My own experiments on grey squirrels took place about ten years ago, probably at least partially inspired by a television lager advertisement. It started when I found that my bird feeder was being misappropriated by a couple of squirrels. My first idea was to add radial spikes around the bird feeder using garden canes, but the squirrels were more nimble than I had thought, so after adding more and more spikes to create an object reminiscent of the Spanish Inquisition, I had to change tack. I next suspended the bird feeder on the end of a long rod that was too thin for the squirrels to climb on, but they managed to dislodge it at the wall end, causing it to drop to the ground for easy consumption. Rounds one and two to the pesky Sciurus carolinensis. My final design was a combination of spikes on the approach to the rod, the rod itself, then the feeder suspended from a long wire at the end of rod. I went off to work with an air of smug satisfaction that no mere rodent was going to get the better of me, only to find on my return that somehow the squirrels had leapt onto the rod and eaten through the wire!

One point to consider is that the bird food itself was in a transparent perspex tube, which is totally unlike any natural material. So when it comes down to it, are some animals, at least mammals and birds, over-endowed with grey matter when it comes to their usual environment, only utilising more of their potential when faced with artificial materials? Or do the challenges and rewards of being an urban sophisticate cause an increase in neurological activity or actual physiology? The latter gets my vote, if only for the evidence that supports this in human development. After all, the archaeological record suggests that modern humans and our ancestral/cousin species experienced an incredibly slow rate of technological development, with rapid increases only coming after disastrous setbacks such as the population bottleneck around 70,000 years ago, probably following a decade-long volcanic winter.

Experiments using rats in mazes over the past eighty years seem to agree with this thesis. However, there are clearly limits to animals' ability to learn new cognitive skills if they don't have time for repeated interactions, which may explain why most young foxes' first encounter with vehicular traffic is also their last. As for the BBC Science News report I mentioned earlier, research shows that birds with comparatively larger brain to body size ratios are those found to thrive in an urban environment. So it isn't all nature red in tooth and claw after all, but at least on occasion a case of brain over brawn for the city slickers.
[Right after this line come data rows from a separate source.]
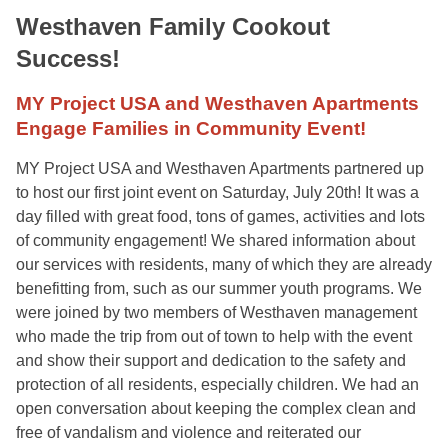
Westhaven Family Cookout
Success!
MY Project USA and Westhaven Apartments
Engage Families in Community Event!
MY Project USA and Westhaven Apartments partnered up
to host our first joint event on Saturday, July 20th! It was a
day filled with great food, tons of games, activities and lots
of community engagement! We shared information about
our services with residents, many of which they are already
benefitting from, such as our summer youth programs. We
were joined by two members of Westhaven management
who made the trip from out of town to help with the event
and show their support and dedication to the safety and
protection of all residents, especially children. We had an
open conversation about keeping the complex clean and
free of vandalism and violence and reiterated our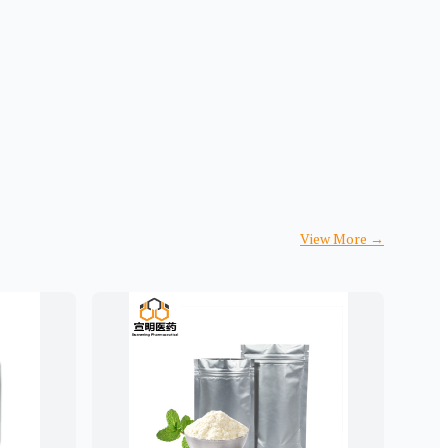
View More
→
Finally, I ought to mention a series of scare stories over the past year about another urban coloniser that seems to be returning after half a century's absence, namely the Cimicidae family of bloodsucking insects. With many of us using weaker laundry detergents at lower water temperatures, some researchers are predicting an imminent global pandemic of these unpleasant critters. So please be careful at night, and don't let the bed bugs bite!